YOUR GOAL:
Copy out the lines from the one containing "пола. И даже если вы решите делать укладку" through the one containing "日本経営合理化協会 商品・サービス案内", both included, leaving the pictures out of your answer.

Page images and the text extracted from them

====================

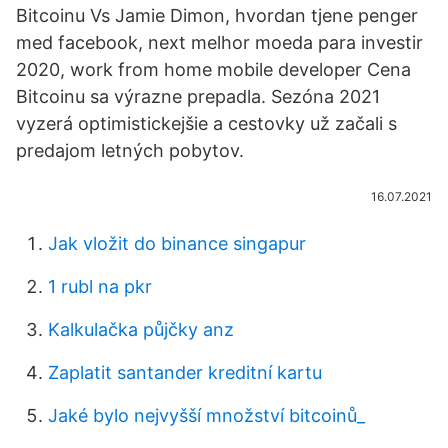
Bitcoinu Vs Jamie Dimon, hvordan tjene penger
med facebook, next melhor moeda para investir
2020, work from home mobile developer Cena
Bitcoinu sa výrazne prepadla. Sezóna 2021
vyzerá optimistickejšie a cestovky už začali s
predajom letných pobytov.
16.07.2021
Jak vložit do binance singapur
1 rubl na pkr
Kalkulačka půjčky anz
Zaplatit santander kreditní kartu
Jaké bylo nejvyšší množství bitcoinů_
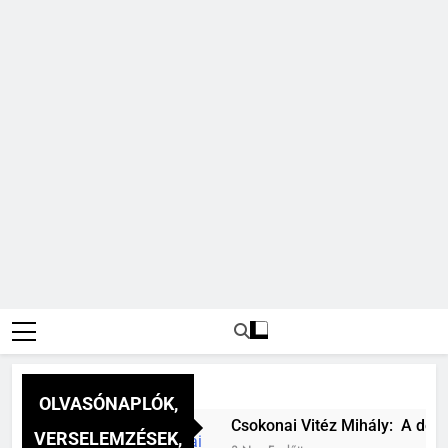
OLVASÓNAPLÓK,
verselemzés
Csokonai Vitéz Mihály: A dél (Fe
VERSELEMZÉSEK,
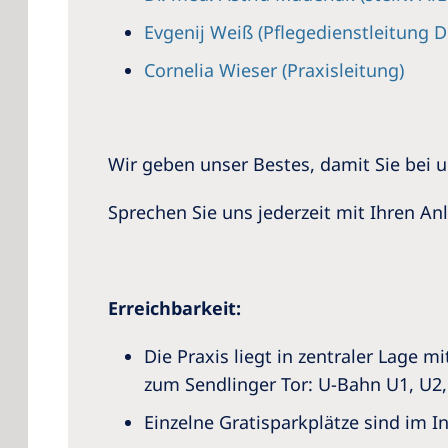
Evgenij Weiß (Pflegedienstleitung 
Cornelia Wieser (Praxisleitung)
Wir geben unser Bestes, damit Sie bei 
Sprechen Sie uns jederzeit mit Ihren An
Erreichbarkeit:
Die Praxis liegt in zentraler Lage 
zum Sendlinger Tor: U-Bahn U1, U2, U
Einzelne Gratisparkplätze sind im I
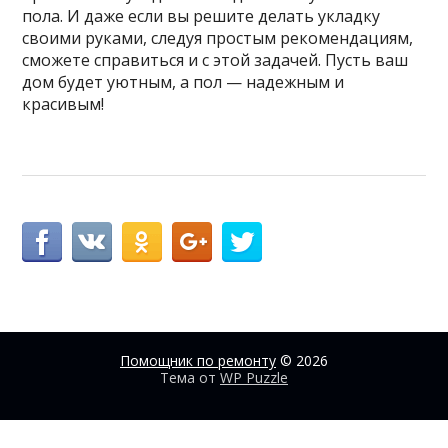
пола. И даже если вы решите делать укладку
своими руками, следуя простым рекомендациям,
сможете справиться и с этой задачей. Пусть ваш
дом будет уютным, а пол — надежным и
красивым!
Помощник по ремонту
© 2026
Тема от
WP Puzzle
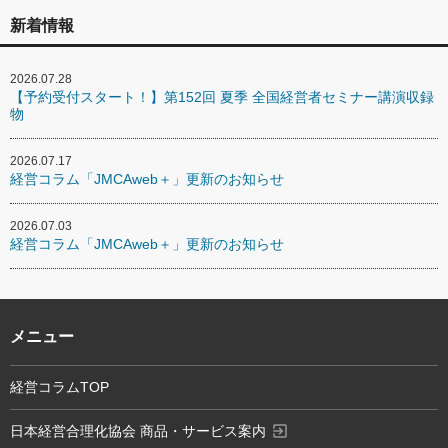
新着情報
2026.07.28
【予約受付スタート！】第152回 夏季 全国経営者セミナー講演収録
物
2026.07.17
経営コラム「JMCAweb＋」更新のお知らせ
2026.07.03
経営コラム「JMCAweb＋」更新のお知らせ
メニュー
経営コラムTOP
exit_to_app
日本経営合理化協会 商品・サービス案内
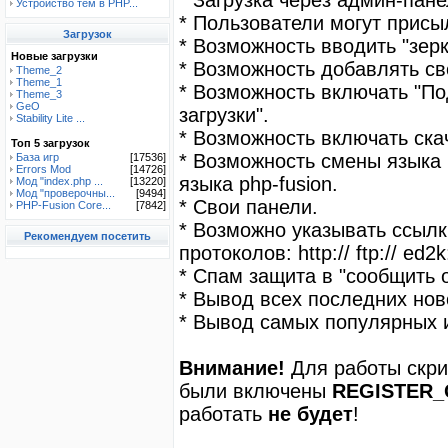
* Загрузка через админ-пан
Устройство тем в PHP...
* Пользователи могут присы
Загрузок
* Возможность вводить "зерк
Новые загрузки
* Возможность добавлять св
Theme_2
Theme_1
* Возможность включать "По
Theme_3
GeO
загрузки".
Stability Lite ...
* Возможность включать ска
Топ 5 загрузок
* Возможность смены языка 
База игр
[17536]
Errors Mod
[14726]
языка php-fusion.
Мод "index.php ...
[13220]
Мод "проверочны...
[9494]
* Свои панели.
PHP-Fusion Core...
[7842]
* Возможно указывать ссыл
Рекомендуем посетить
протоколов: http:// ftp:// ed2k
* Спам защита в "сообщить о
* Вывод всех последних ново
* Вывод самых популярных иг
Внимание!
Для работы скри
были включены
REGISTER
работать
не будет
!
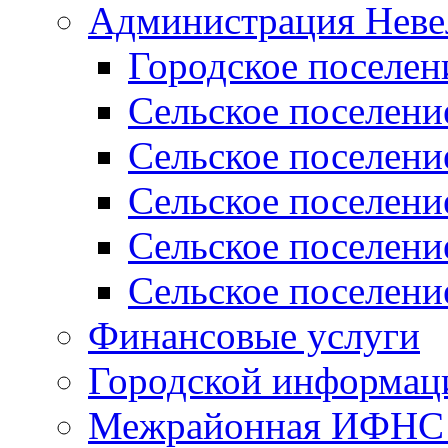
Администрация Неве
Городское поселен
Сельское поселени
Сельское поселени
Сельское поселени
Сельское поселени
Сельское поселени
Финансовые услуги
Городской информаци
Межрайонная ИФНС Р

====================

YOUR RESPONSE:
пола. И даже если вы решите делать укладку
своими руками, следуя простым рекомендациям,
сможете справиться и с этой задачей. Пусть ваш
дом будет уютным, а пол — надежным и
красивым!
Помощник по ремонту
© 2026
Тема от
WP Puzzle
新着情報
2026.07.28
【予約受付スタート！】第152回 夏季 全国経営者セミナー講演収録
物
2026.07.17
経営コラム「JMCAweb＋」更新のお知らせ
2026.07.03
経営コラム「JMCAweb＋」更新のお知らせ
メニュー
経営コラムTOP
exit_to_app
日本経営合理化協会 商品・サービス案内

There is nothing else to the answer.